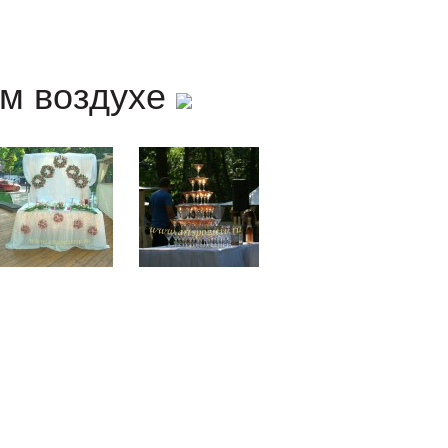
ем воздухе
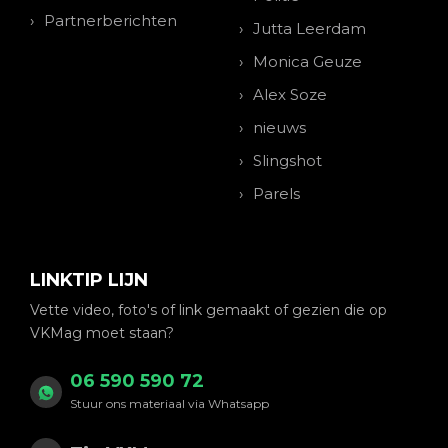
Partnerberichten
Jutta Leerdam
Monica Geuze
Alex Soze
nieuws
Slingshot
Parels
LINKTIP LIJN
Vette video, foto's of link gemaakt of gezien die op
VKMag moet staan?
06 590 590 72
Stuur ons materiaal via Whatsapp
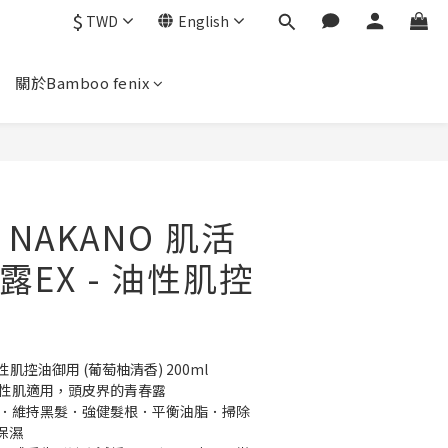
$
TWD
English
關於Bamboo fenix
NAKANO 肌活
EX - 油性肌控
性肌控油御用 (葡萄柚清香) 200ml
油性肌適用，頭皮界的青春露
味．維持黑髮．強健髮根．平衡油脂．掃除
保濕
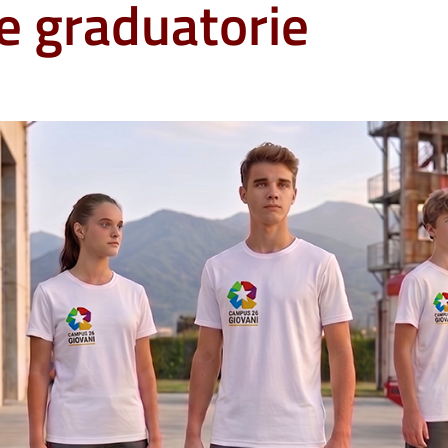
le graduatorie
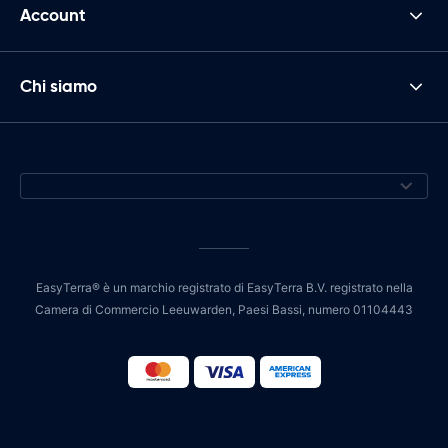
Account
Chi siamo
EasyTerra® è un marchio registrato di EasyTerra B.V. registrato nella
Camera di Commercio Leeuwarden, Paesi Bassi, numero 01104443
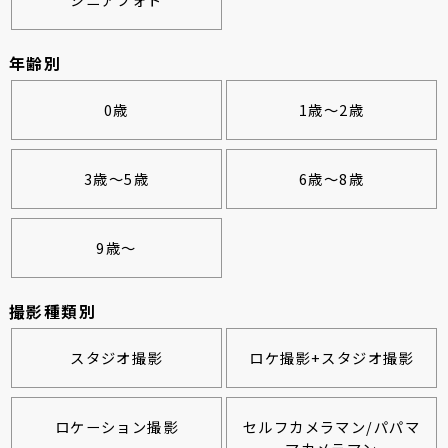
年齢別
0歳
1歳～2歳
3歳～5歳
6歳～8歳
9歳～
撮影種類別
スタジオ撮影
ロケ撮影+スタジオ撮影
ロケーション撮影
セルフカメラマン/パパマ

▸ **ACTION ITEM**: All records, pictures excluded: copy them exactly.

▸ **SOLVED PROBLEM**:
ем воздухе
Partnerberichten
Jutta Leerdam
Monica Geuze
Alex Soze
nieuws
Slingshot
Parels
LINKTIP LIJN
Vette video, foto's of link gemaakt of gezien die op
VKMag moet staan?
06 590 590 72
Stuur ons materiaal via Whatsapp
$
TWD
English
關於Bamboo fenix
NAKANO 肌活
EX - 油性肌控
性肌控油御用 (葡萄柚清香) 200ml
油性肌適用，頭皮界的青春露
味．維持黑髮．強健髮根．平衡油脂．掃除
保濕
le graduatorie
Account
Chi siamo
EasyTerra® è un marchio registrato di EasyTerra B.V. registrato nella
Camera di Commercio Leeuwarden, Paesi Bassi, numero 01104443
年齢別
0歳
1歳～2歳
3歳～5歳
6歳～8歳
9歳～
撮影種類別
スタジオ撮影
ロケ撮影+スタジオ撮影
ロケーション撮影
セルフカメラマン/パパマ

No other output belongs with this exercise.